Stored data -
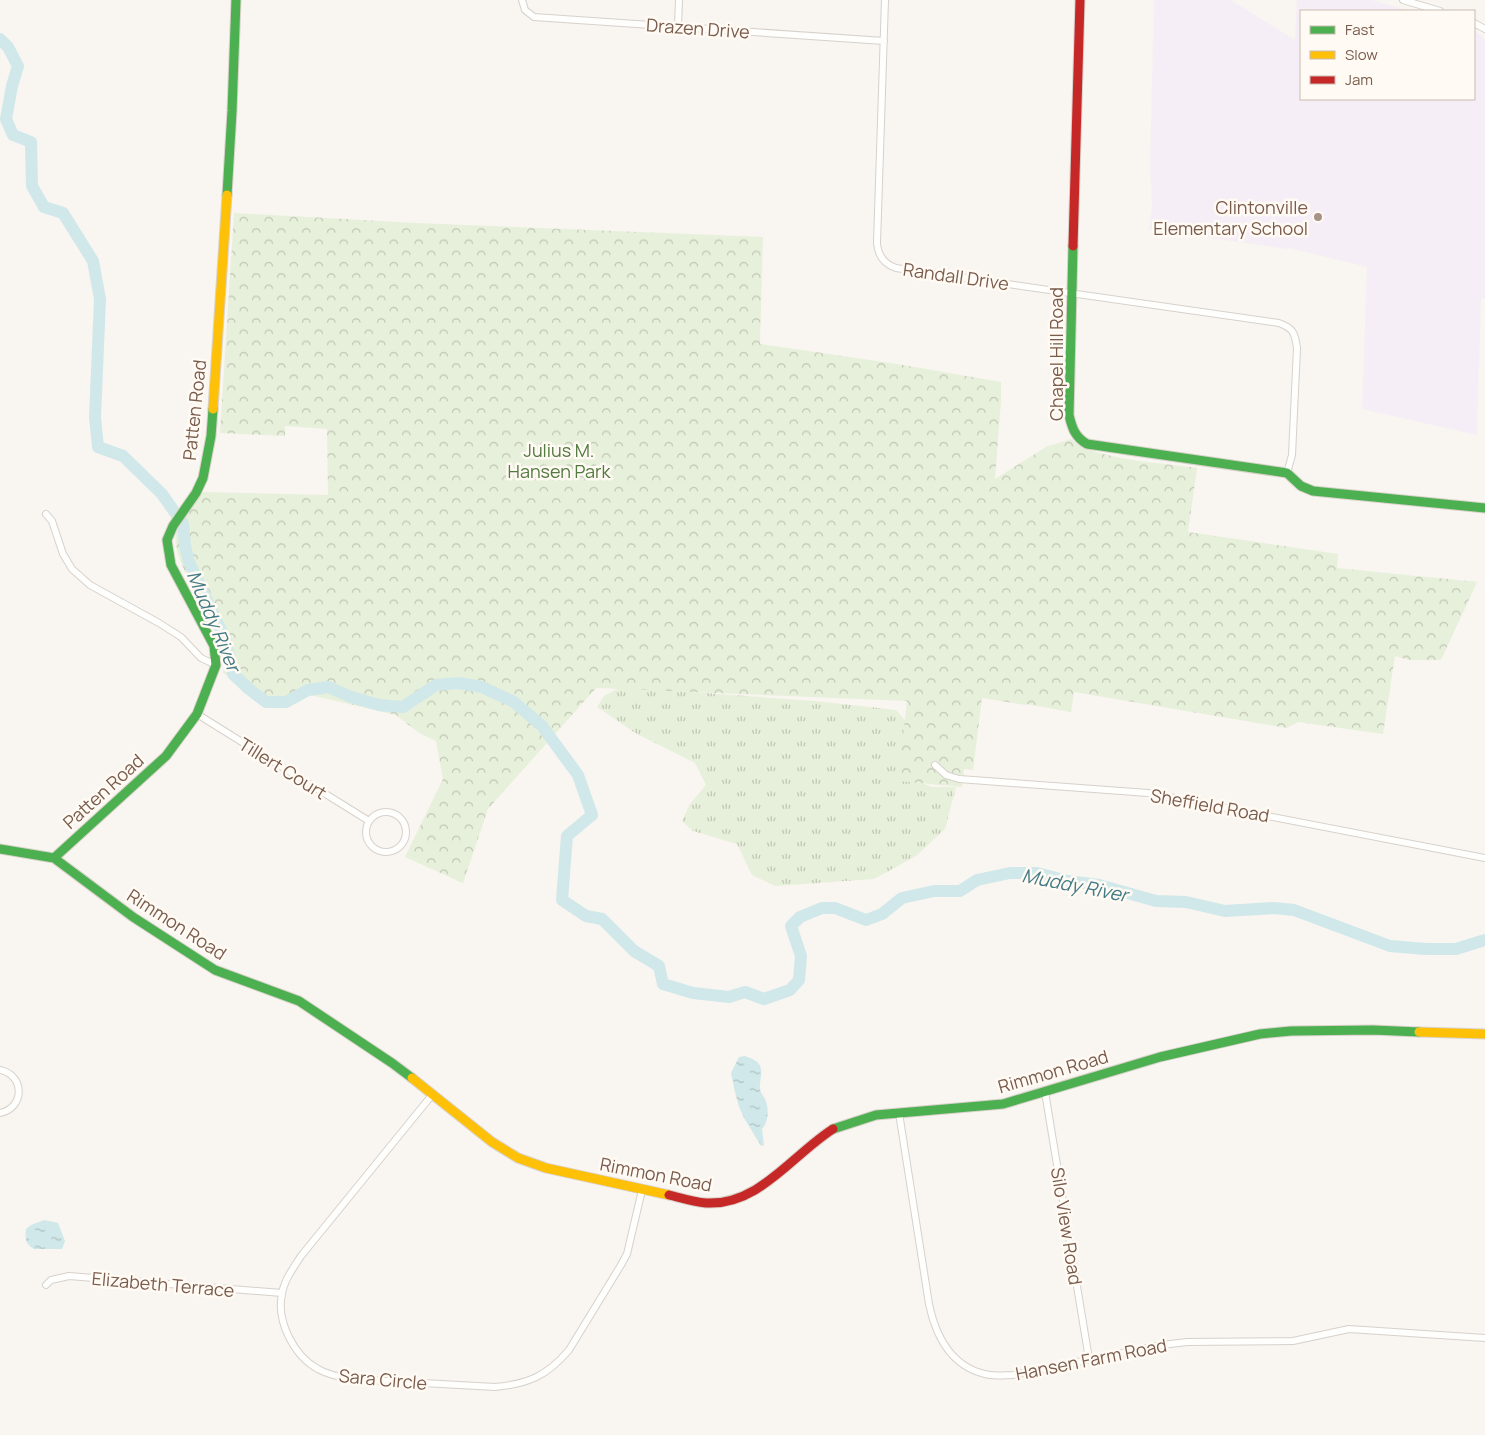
<svg xmlns="http://www.w3.org/2000/svg" width="1485" height="1435" viewBox="0 0 1485 1435" font-family="Manrope,sans-serif">
<defs>
<pattern id="grass-tufts" width="24" height="20" patternUnits="userSpaceOnUse" patternTransform="scale(1.25)"><rect width="24" height="20" fill="#e7f0db"/><path d="M3 7l-1-3M5 7V3M7 7l1-3M15 17l-1-3M17 17v-4M19 17l1-3" fill="none" stroke="#c0c6b4"/></pattern>
<pattern id="park-crowns" width="20" height="18" patternUnits="userSpaceOnUse" patternTransform="scale(1.25)"><rect width="20" height="18" fill="#e7f0db"/><path d="M2 6a3 3 0 1 1 6 0M12 15a3 3 0 1 1 6 0" fill="none" stroke="#c0c6b4"/></pattern>
<pattern id="water-ripples" width="26" height="14" patternUnits="userSpaceOnUse" patternTransform="scale(1.25)"><rect width="26" height="14" fill="#d0e8ea"/><path d="M2 4q2-2 4 0t4 0M15 11q2-2 4 0t4 0" fill="none" stroke="#aebfc0"/></pattern>
</defs>
<rect width="100%" height="100%" fill="#f9f5f0"/>
<!-- education -->
<path fill="#f6eef6" d="M1154,0h77l64,40 2,-40h75l38,11h-109v88h173v-69l9,7 2,3v258h-4l-4,137 -115,-26 5,-142 -78,-19 -1,1 -139,-20 3,-23 -2,-42z"/>
<!-- grass -->
<path fill="url(#grass-tufts)" d="M621,687l194,14 81,9 16,18 5,53 15,6h24l-11,42 -29,27 -42,23 -99,7 -23,-11 -15,-31 -44,-13 -11,-10 8,-17 16,-19 -11,-22 -58,-29 -40,-27 7,-11z"/>
<!-- park -->
<path fill="url(#park-crowns)" d="M234,213l182,10 347,14 -3,107 137,20 104,18v18l-6,79 51,-32 25,-8c21,21 94,24 126,29l-9,64 150,22 -1,14 140,14 -36,78h-32l-14,-4 -12,78 -85,-12 -11,6 -213,-36 -3,20 -45,-8v1l-44,-7 -9,72 -9,-1 -2,18 -64,-6 9,-80 -311,-13 -108,121 -25,74 -58,-26 38,-78 -7,-38 -17,-8 -23,-18 -77,-18 -15,-3 -30,10 -51,-31c6,-30 -12,-53 -27,-78 -6,-11 -11,-23 -16,-35 -3,-8 -6,-17 -4,-26 3,-12 21,-31 27,-42l125,3 -1,-66 -42,-3v10l-65,-3z"/>
<!-- water -->
<path fill="url(#water-ripples)" d="M745,1056c5,2 11,4 14,8 5,8 0,16 1,24 0,5 3,7 5,11 4,9 4,22 -3,30l2,16 -3,1 -17,-28 -5,-11 -5,-19 -3,-15 8,-16z
M44,1220l14,3 7,18 -3,8h-28c-9,-5 -9,-11 -8,-20l5,-4z"/>
<g fill="none" stroke-linecap="round" stroke-linejoin="round">
<!-- river -->
<path stroke="#d0e8ea" stroke-width="12" d="M0,39l8,8 10,19 -6,20 -6,33 7,16 18,7 1,44 12,21 19,6 30,48 7,38 -5,118 3,30 25,9 39,38 21,30 2,22 4,16 37,79 7,33 16,15 17,13h20l22,-12 20,-3 23,10 28,8 24,2 33,-22 23,-2 23,4 32,15 28,24 36,49 14,40 -25,21 -5,64 24,16 16,3 32,32 25,15 4,18 30,9 36,4 16,-5 19,7 26,-9 9,-10 2,-24 -10,-30 9,-9 22,-9h13l31,12 16,-6 20,-16 32,-7h26l17,-11 33,-7h27l31,8 31,4 57,16 30,1 39,9 49,-3 20,2 96,36 36,3h30l29,-9"/>
<!-- street casing -->
<g stroke="#d7d1cb" stroke-width="8">
<path id="street" d="M522,0l3,10 9,7 350,24
M885,0l-8,243c1,13 7,21 19,25l383,55c14,5 16,10 18,25l-5,107 -5,18
M1403,0l37,11
M1474,23l11,6
M678,26l1,-26
M46,514l6,7 11,33 9,15 18,16 69,38 22,14 20,21 15,7
M197,714l172,107
M935,765l11,10 13,4 189,14 337,65
M366 832a20 20 0 1 1 40 0a20 20 0 1 1-40 0Z
M0,1070c25,5 25,38 0,43
M1045,1092l44,267
M432,1095l-131,161c-7,11 -17,24 -19,38 -6,27 12,62 36,75 10,6 22,8 33,10l144,8c33,-3 52,-11 74,-37l52,-85 6,-11 15,-64
M899,1113l30,191c7,33 23,65 61,71 7,1 16,0 23,0l149,-30 25,-3 106,-1 56,-12 136,9
M46,1285l5,-5 18,-4 213,17"/>
</g>
<!-- fast casing -->
<g stroke="#d9d2cb" stroke-width="11">
<path id="fast" d="M227,195l5,-84 4,-111
M1073,246l-4,169c3,13 6,22 18,29l200,29 14,13 12,5 172,17
M0,849l54,9 79,59 82,53 84,31 93,62 20,15
M54,858l112,-102 31,-42 19,-49 -2,-19 -43,-81 -4,-25 6,-14 23,-33 7,-15 8,-42 2,-27
M833,1129l43,-14 127,-11 157,-47 100,-23 31,-3 82,-1 46,2"/>
</g>
<!-- slow casing -->
<g stroke="#d9d2cb" stroke-width="11">
<path id="slow" d="M213,409l14,-214
M1419,1032l66,2
M412,1078l80,64 26,16 28,10 123,27"/>
</g>
<!-- jam casing -->
<g stroke="#d9d2cb" stroke-width="11">
<path id="jam" d="M1073,246l7,-246
M669,1195c12,3 25,7 37,8 53,3 86,-48 127,-74"/>
</g>
<!-- street -->
<use href="#street" stroke="#fefefd" stroke-width="6"/>
<!-- fast -->
<use href="#fast" stroke="#4caf50" stroke-width="9"/>
<!-- slow -->
<use href="#slow" stroke="#ffc107" stroke-width="9"/>
<!-- jam -->
<use href="#jam" stroke="#c62828" stroke-width="9"/>
</g>
<!-- markers -->
<circle fill="#a69286" stroke="#fffaf3" stroke-width="2" cx="1318" cy="217" r="5"/>
<g text-anchor="middle" dominant-baseline="central" stroke-width="5" stroke-linejoin="round" paint-order="stroke">
<!-- street labels -->
<g font-size="18" fill="#7a5c4d" stroke="#fffaf3">
<text transform="translate(698 28) rotate(4)">Drazen Drive</text>
<text transform="translate(956 276) rotate(8)">Randall Drive</text>
<text transform="translate(1056 354) rotate(-90)">Chapel Hill Road</text>
<text transform="translate(194 410) rotate(-84)">Patten Road</text>
<text transform="translate(283 768) rotate(32)">Tillert Court</text>
<text transform="translate(103 791) rotate(-42)">Patten Road</text>
<text transform="translate(1210 805) rotate(10)">Sheffield Road</text>
<text transform="translate(177 924) rotate(33)">Rimmon Road</text>
<text transform="translate(1053 1071) rotate(-16)">Rimmon Road</text>
<text transform="translate(656 1174) rotate(11)">Rimmon Road</text>
<text transform="translate(1067 1226) rotate(81)">Silo View Road</text>
<text transform="translate(163 1284) rotate(5)">Elizabeth Terrace</text>
<text transform="translate(1091 1359) rotate(-11)">Hansen Farm Road</text>
<text transform="translate(383 1379) rotate(5)">Sara Circle</text>
</g>
<!-- poi labels -->
<g font-size="18" fill="#7a5c4d" stroke="#fffaf3" text-anchor="end">
<text x="1308" y="207">Clintonville<tspan x="1308" dy="21">Elementary School</tspan></text>
</g>
<!-- park labels -->
<g font-size="18" fill="#537a41" stroke="#fffaf3">
<text x="559" y="450">Julius M.<tspan x="559" dy="21">Hansen Park</tspan></text>
</g>
<!-- water labels -->
<g font-size="19" font-style="italic" fill="#437c86" stroke="#fffaf3">
<text transform="translate(214 621) rotate(67)">Muddy River</text>
<text transform="translate(1075 885) rotate(11)">Muddy River</text>
</g>
</g>
<!-- legend -->
<rect x="1300" y="10" width="175" height="90" fill="#fffaf3" stroke="#cabbb1"/>
<rect x="1310" y="26" width="25" height="8" fill="#4caf50" stroke="#cabbb1"/>
<text x="1345" y="35" font-size="15" fill="#7a5c4d">Fast</text>
<rect x="1310" y="51" width="25" height="8" fill="#ffc107" stroke="#cabbb1"/>
<text x="1345" y="60" font-size="15" fill="#7a5c4d">Slow</text>
<rect x="1310" y="76" width="25" height="8" fill="#c62828" stroke="#cabbb1"/>
<text x="1345" y="85" font-size="15" fill="#7a5c4d">Jam</text>
</svg>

What needs to be done - Would you show each line of the listing above that has the string "crowns"?

Task answer -
<pattern id="park-crowns" width="20" height="18" patternUnits="userSpaceOnUse" patternTransform="scale(1.25)"><rect width="20" height="18" fill="#e7f0db"/><path d="M2 6a3 3 0 1 1 6 0M12 15a3 3 0 1 1 6 0" fill="none" stroke="#c0c6b4"/></pattern>
<path fill="url(#park-crowns)" d="M234,213l182,10 347,14 -3,107 137,20 104,18v18l-6,79 51,-32 25,-8c21,21 94,24 126,29l-9,64 150,22 -1,14 140,14 -36,78h-32l-14,-4 -12,78 -85,-12 -11,6 -213,-36 -3,20 -45,-8v1l-44,-7 -9,72 -9,-1 -2,18 -64,-6 9,-80 -311,-13 -108,121 -25,74 -58,-26 38,-78 -7,-38 -17,-8 -23,-18 -77,-18 -15,-3 -30,10 -51,-31c6,-30 -12,-53 -27,-78 -6,-11 -11,-23 -16,-35 -3,-8 -6,-17 -4,-26 3,-12 21,-31 27,-42l125,3 -1,-66 -42,-3v10l-65,-3z"/>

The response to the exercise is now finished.